Arrêt de l’allocation CEJ
Quand la rupture est actée, l’allocation liée au CEJ s’interrompt ! Ce versement, qui peut aller jusqu’à 528,30 € par mois (montant règlementaire au 1er janvier 2024, selon la Caisse des Dépôts), n’est plus attribué à partir de la date de rupture du contrat.
- Si la rupture intervient au cours du mois, l’allocation est proratisée.
- Si l’allocation est versée à tort après la rupture, le jeune est redevable du trop-perçu.
Cette interruption peut avoir un impact fort, car beaucoup de jeunes dépendent de cette aide pour leur mobilité, leur alimentation ou leur logement.
Suspension de l’accompagnement
Le jeune ne bénéficie plus du suivi renforcé et prioritaire du CEJ. Il peut toutefois continuer d’être accompagné par la Mission Locale ou Pôle emploi, mais sur un mode de droit commun, moins intensif.
Impact sur la reprise ultérieure du dispositif
Un jeune qui a rompu son CEJ n’est pas automatiquement interdit d’y revenir ! Il peut redemander un nouvel accompagnement, mais il faudra souvent repasser par une évaluation avec un conseiller.

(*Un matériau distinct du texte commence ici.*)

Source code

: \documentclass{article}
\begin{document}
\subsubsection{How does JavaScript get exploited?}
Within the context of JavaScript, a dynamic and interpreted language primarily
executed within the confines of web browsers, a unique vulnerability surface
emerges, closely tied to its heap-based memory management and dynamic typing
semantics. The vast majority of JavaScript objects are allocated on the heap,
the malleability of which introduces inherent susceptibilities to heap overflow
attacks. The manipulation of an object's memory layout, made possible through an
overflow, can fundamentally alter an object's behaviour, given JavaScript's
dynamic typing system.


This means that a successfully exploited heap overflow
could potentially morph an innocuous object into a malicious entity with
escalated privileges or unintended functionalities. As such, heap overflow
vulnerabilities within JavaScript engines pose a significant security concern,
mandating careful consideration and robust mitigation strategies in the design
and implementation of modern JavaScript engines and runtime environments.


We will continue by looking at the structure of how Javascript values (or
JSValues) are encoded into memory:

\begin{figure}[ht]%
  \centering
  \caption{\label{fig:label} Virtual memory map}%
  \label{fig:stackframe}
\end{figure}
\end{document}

- En cas de rupture “sanction”, un délai de carence peut être appliqué, variable selon les situations locales.
- Dans la pratique, l’objectif demeure l’accompagnement : on cherche rarement à “punir”, mais plutôt à vérifier la motivation et la faisabilité d’une réintégration.
Cas particuliers : rupture pour difficultés ou cause légitime
Si la rupture est demandée par le jeune à cause de graves problèmes de santé, d’un accident, ou de violences familiales, la Mission Locale ou Pôle emploi peut proposer d’autres solutions, comme un accompagnement socio-éducatif, une orientation vers un autre dispositif ou, parfois, une suspension temporaire plutôt qu’une rupture définitive.
Certaines ruptures sont donc “bénéfiques” : par exemple, un jeune qui trouve un CDD puis revient (après la fin de ce CDD) peut réintégrer le CEJ si les critères d’éligibilité sont toujours remplis.